Compito da svolgere
Ricopia parola per parola il testo che va dalla riga con "Нам довіряють!" alla riga con "і готові забезпечити", entrambe comprese.

Dati forniti

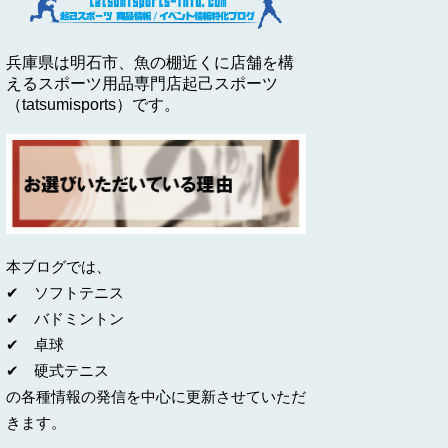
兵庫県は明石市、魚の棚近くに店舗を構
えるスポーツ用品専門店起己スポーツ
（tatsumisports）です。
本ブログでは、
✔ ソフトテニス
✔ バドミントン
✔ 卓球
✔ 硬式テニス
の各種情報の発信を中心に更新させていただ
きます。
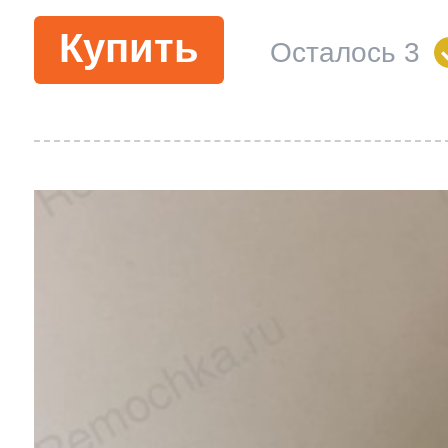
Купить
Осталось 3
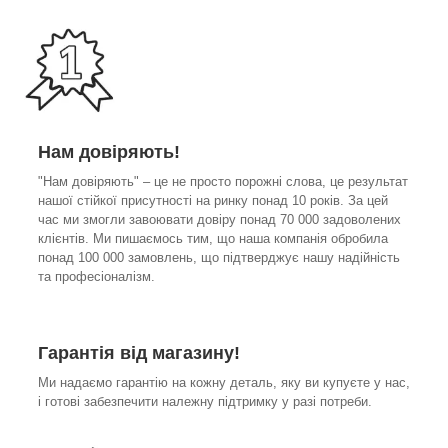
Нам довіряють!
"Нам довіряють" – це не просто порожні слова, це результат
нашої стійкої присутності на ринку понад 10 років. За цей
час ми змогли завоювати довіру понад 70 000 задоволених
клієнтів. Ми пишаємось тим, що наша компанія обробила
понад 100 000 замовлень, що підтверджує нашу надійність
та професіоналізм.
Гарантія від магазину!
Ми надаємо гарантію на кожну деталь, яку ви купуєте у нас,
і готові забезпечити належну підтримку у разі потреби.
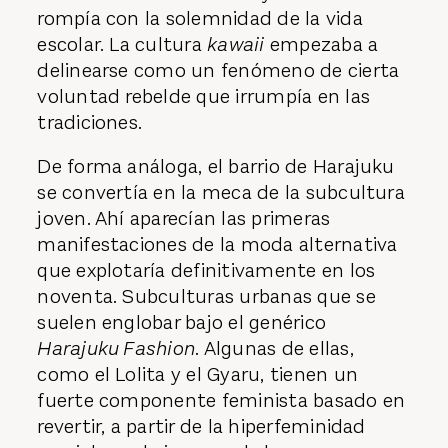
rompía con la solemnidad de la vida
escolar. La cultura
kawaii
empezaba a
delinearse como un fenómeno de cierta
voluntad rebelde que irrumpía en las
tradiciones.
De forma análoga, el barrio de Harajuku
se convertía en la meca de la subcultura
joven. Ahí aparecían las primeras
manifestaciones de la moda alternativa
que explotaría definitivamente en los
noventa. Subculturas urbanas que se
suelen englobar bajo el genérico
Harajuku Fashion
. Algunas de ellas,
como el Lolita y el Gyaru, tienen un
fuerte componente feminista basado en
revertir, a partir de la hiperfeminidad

---

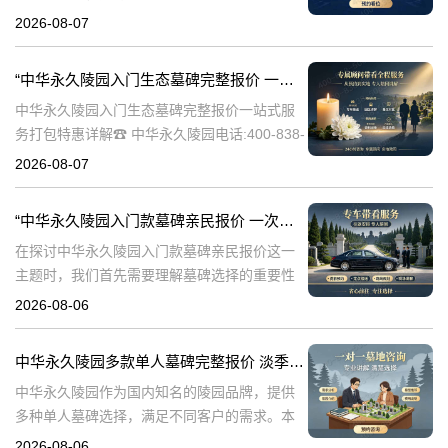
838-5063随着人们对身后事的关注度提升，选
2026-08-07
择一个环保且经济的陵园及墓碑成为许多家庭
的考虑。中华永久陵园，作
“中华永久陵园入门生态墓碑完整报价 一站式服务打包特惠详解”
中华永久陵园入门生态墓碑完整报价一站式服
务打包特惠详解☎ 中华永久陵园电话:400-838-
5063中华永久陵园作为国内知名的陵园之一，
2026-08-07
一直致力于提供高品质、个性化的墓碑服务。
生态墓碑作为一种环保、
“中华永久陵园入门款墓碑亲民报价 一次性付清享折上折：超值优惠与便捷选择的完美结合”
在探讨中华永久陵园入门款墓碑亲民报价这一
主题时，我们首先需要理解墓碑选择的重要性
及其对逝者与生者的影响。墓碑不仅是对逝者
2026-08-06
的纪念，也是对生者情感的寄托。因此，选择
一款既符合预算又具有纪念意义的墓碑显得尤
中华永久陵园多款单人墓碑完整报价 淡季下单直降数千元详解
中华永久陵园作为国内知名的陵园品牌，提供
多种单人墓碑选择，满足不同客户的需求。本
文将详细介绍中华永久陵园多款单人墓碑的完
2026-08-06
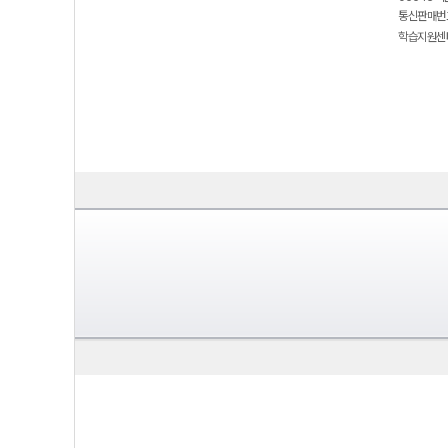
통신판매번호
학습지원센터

Soluzione proposta
Нам довіряють!
"Нам довіряють" – це не просто порожні слова, це результат
нашої стійкої присутності на ринку понад 10 років. За цей
час ми змогли завоювати довіру понад 70 000 задоволених
клієнтів. Ми пишаємось тим, що наша компанія обробила
понад 100 000 замовлень, що підтверджує нашу надійність
та професіоналізм.
Гарантія від магазину!
Ми надаємо гарантію на кожну деталь, яку ви купуєте у нас,
і готові забезпечити належну підтримку у разі потреби.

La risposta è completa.